Task to complete:
The answer must be an exact copy of all the data below.
___ Data shown
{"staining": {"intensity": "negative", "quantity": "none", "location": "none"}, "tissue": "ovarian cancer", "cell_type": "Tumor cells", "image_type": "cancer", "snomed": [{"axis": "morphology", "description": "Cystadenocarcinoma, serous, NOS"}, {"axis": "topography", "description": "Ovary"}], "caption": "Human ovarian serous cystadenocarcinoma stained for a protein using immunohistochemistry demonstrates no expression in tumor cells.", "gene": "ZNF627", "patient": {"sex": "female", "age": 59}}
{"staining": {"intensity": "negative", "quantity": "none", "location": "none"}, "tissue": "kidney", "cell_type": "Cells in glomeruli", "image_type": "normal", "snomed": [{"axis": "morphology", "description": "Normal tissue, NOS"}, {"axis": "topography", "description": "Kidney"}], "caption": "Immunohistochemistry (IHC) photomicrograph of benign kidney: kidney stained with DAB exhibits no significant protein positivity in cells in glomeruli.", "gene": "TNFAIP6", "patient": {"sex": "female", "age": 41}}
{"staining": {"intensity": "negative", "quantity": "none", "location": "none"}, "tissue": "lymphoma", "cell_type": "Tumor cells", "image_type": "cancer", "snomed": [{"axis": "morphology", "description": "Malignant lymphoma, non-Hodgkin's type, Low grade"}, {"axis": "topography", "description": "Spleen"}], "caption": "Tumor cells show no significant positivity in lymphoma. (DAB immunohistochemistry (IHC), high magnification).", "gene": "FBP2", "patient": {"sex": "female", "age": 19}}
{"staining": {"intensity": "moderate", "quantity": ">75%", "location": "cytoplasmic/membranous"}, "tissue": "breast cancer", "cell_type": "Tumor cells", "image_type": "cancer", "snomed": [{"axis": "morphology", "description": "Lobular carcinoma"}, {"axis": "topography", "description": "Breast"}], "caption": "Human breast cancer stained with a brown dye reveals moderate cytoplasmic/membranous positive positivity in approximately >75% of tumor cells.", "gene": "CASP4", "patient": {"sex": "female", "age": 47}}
______
Response to the exercise:
{"staining": {"intensity": "negative", "quantity": "none", "location": "none"}, "tissue": "ovarian cancer", "cell_type": "Tumor cells", "image_type": "cancer", "snomed": [{"axis": "morphology", "description": "Cystadenocarcinoma, serous, NOS"}, {"axis": "topography", "description": "Ovary"}], "caption": "Human ovarian serous cystadenocarcinoma stained for a protein using immunohistochemistry demonstrates no expression in tumor cells.", "gene": "ZNF627", "patient": {"sex": "female", "age": 59}}
{"staining": {"intensity": "negative", "quantity": "none", "location": "none"}, "tissue": "kidney", "cell_type": "Cells in glomeruli", "image_type": "normal", "snomed": [{"axis": "morphology", "description": "Normal tissue, NOS"}, {"axis": "topography", "description": "Kidney"}], "caption": "Immunohistochemistry (IHC) photomicrograph of benign kidney: kidney stained with DAB exhibits no significant protein positivity in cells in glomeruli.", "gene": "TNFAIP6", "patient": {"sex": "female", "age": 41}}
{"staining": {"intensity": "negative", "quantity": "none", "location": "none"}, "tissue": "lymphoma", "cell_type": "Tumor cells", "image_type": "cancer", "snomed": [{"axis": "morphology", "description": "Malignant lymphoma, non-Hodgkin's type, Low grade"}, {"axis": "topography", "description": "Spleen"}], "caption": "Tumor cells show no significant positivity in lymphoma. (DAB immunohistochemistry (IHC), high magnification).", "gene": "FBP2", "patient": {"sex": "female", "age": 19}}
{"staining": {"intensity": "moderate", "quantity": ">75%", "location": "cytoplasmic/membranous"}, "tissue": "breast cancer", "cell_type": "Tumor cells", "image_type": "cancer", "snomed": [{"axis": "morphology", "description": "Lobular carcinoma"}, {"axis": "topography", "description": "Breast"}], "caption": "Human breast cancer stained with a brown dye reveals moderate cytoplasmic/membranous positive positivity in approximately >75% of tumor cells.", "gene": "CASP4", "patient": {"sex": "female", "age": 47}}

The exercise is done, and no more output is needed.